» Saved entries
##########

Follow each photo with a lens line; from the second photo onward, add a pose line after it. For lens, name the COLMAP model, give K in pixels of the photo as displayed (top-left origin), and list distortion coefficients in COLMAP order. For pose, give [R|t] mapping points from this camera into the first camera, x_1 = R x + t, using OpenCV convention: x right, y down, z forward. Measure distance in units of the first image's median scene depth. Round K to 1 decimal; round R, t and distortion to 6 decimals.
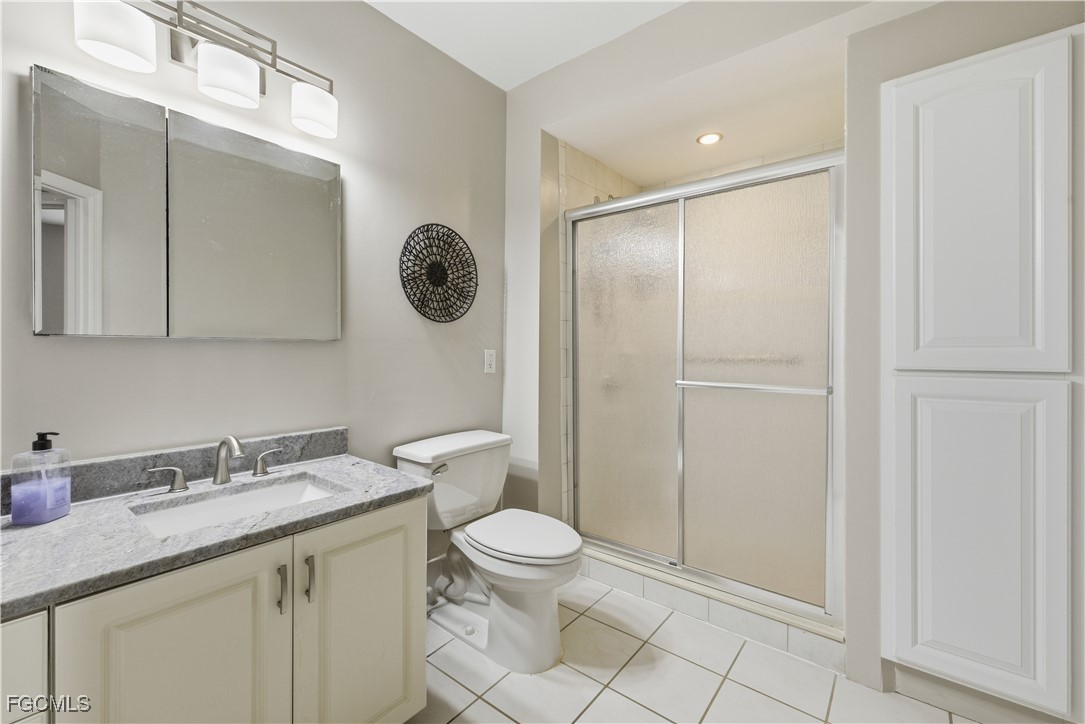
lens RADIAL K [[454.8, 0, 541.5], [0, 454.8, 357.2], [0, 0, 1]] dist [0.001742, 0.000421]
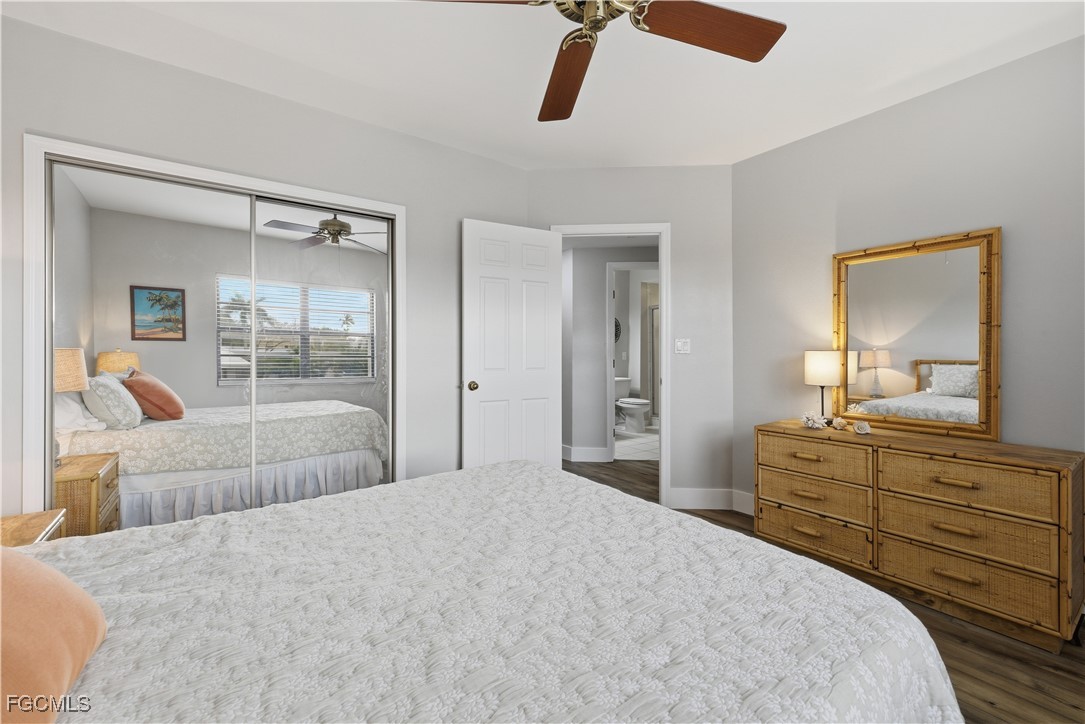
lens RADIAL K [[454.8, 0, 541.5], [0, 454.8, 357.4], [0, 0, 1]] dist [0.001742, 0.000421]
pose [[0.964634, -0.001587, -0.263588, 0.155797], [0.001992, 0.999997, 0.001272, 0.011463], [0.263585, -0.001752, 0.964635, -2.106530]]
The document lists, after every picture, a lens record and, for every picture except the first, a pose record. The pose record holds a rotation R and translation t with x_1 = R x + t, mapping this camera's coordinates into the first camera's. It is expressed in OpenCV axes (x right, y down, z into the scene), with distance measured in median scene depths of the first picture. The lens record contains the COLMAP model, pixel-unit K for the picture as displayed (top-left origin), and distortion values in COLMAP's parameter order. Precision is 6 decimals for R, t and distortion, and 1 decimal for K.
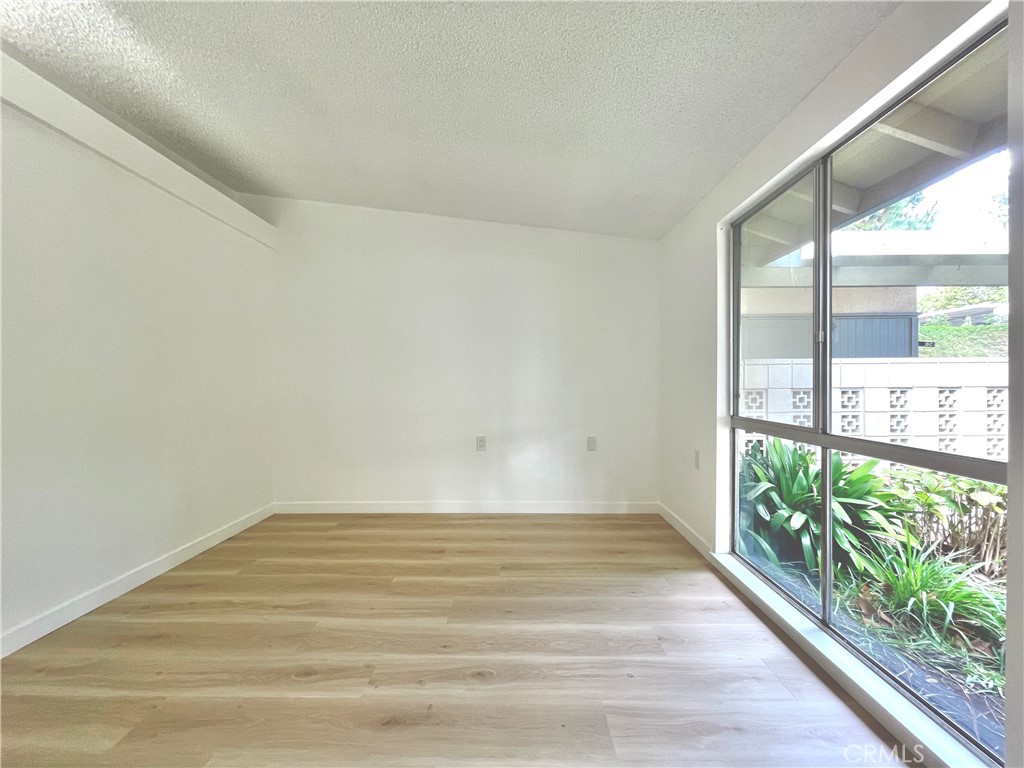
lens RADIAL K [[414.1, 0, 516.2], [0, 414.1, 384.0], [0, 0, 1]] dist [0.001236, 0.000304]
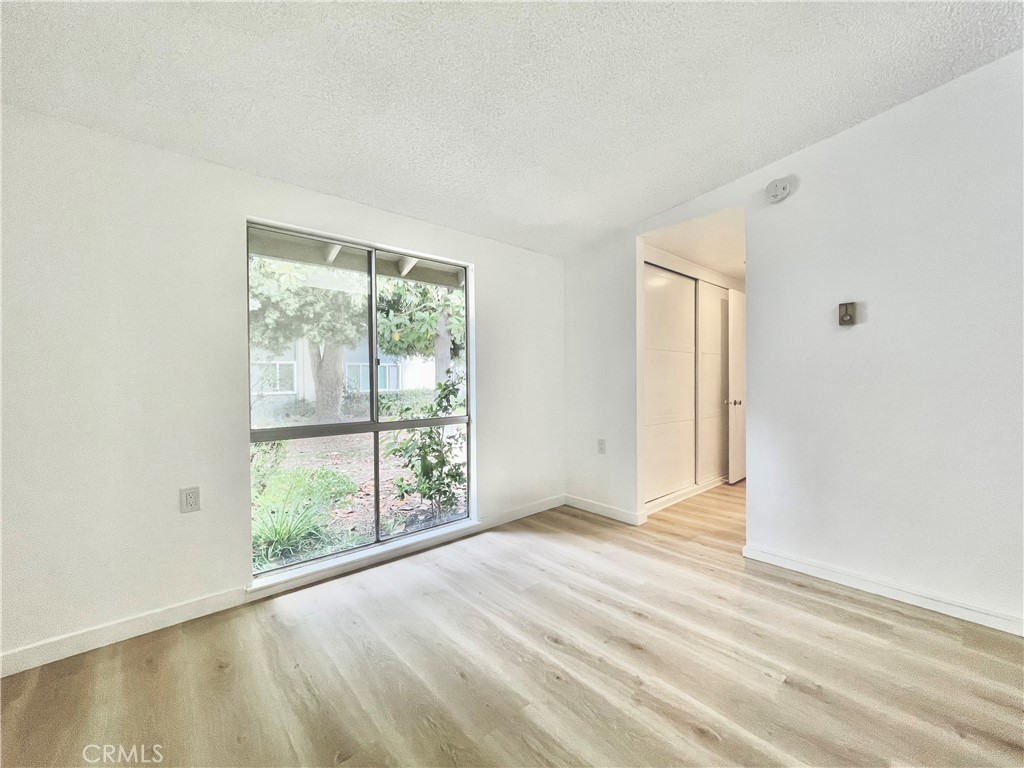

##########

» What is needed
Keeping the pictures out, print the entries above exactly as written.

» Your solution
Follow each photo with a lens line; from the second photo onward, add a pose line after it. For lens, name the COLMAP model, give K in pixels of the photo as displayed (top-left origin), and list distortion coefficients in COLMAP order. For pose, give [R|t] mapping points from this camera into the first camera, x_1 = R x + t, using OpenCV convention: x right, y down, z forward. Measure distance in units of the first image's median scene depth. Round K to 1 decimal; round R, t and distortion to 6 decimals.
lens RADIAL K [[454.8, 0, 541.5], [0, 454.8, 357.2], [0, 0, 1]] dist [0.001742, 0.000421]
lens RADIAL K [[454.8, 0, 541.5], [0, 454.8, 357.4], [0, 0, 1]] dist [0.001742, 0.000421]
pose [[0.964634, -0.001587, -0.263588, 0.155797], [0.001992, 0.999997, 0.001272, 0.011463], [0.263585, -0.001752, 0.964635, -2.106530]]
The document lists, after every picture, a lens record and, for every picture except the first, a pose record. The pose record holds a rotation R and translation t with x_1 = R x + t, mapping this camera's coordinates into the first camera's. It is expressed in OpenCV axes (x right, y down, z into the scene), with distance measured in median scene depths of the first picture. The lens record contains the COLMAP model, pixel-unit K for the picture as displayed (top-left origin), and distortion values in COLMAP's parameter order. Precision is 6 decimals for R, t and distortion, and 1 decimal for K.
lens RADIAL K [[414.1, 0, 516.2], [0, 414.1, 384.0], [0, 0, 1]] dist [0.001236, 0.000304]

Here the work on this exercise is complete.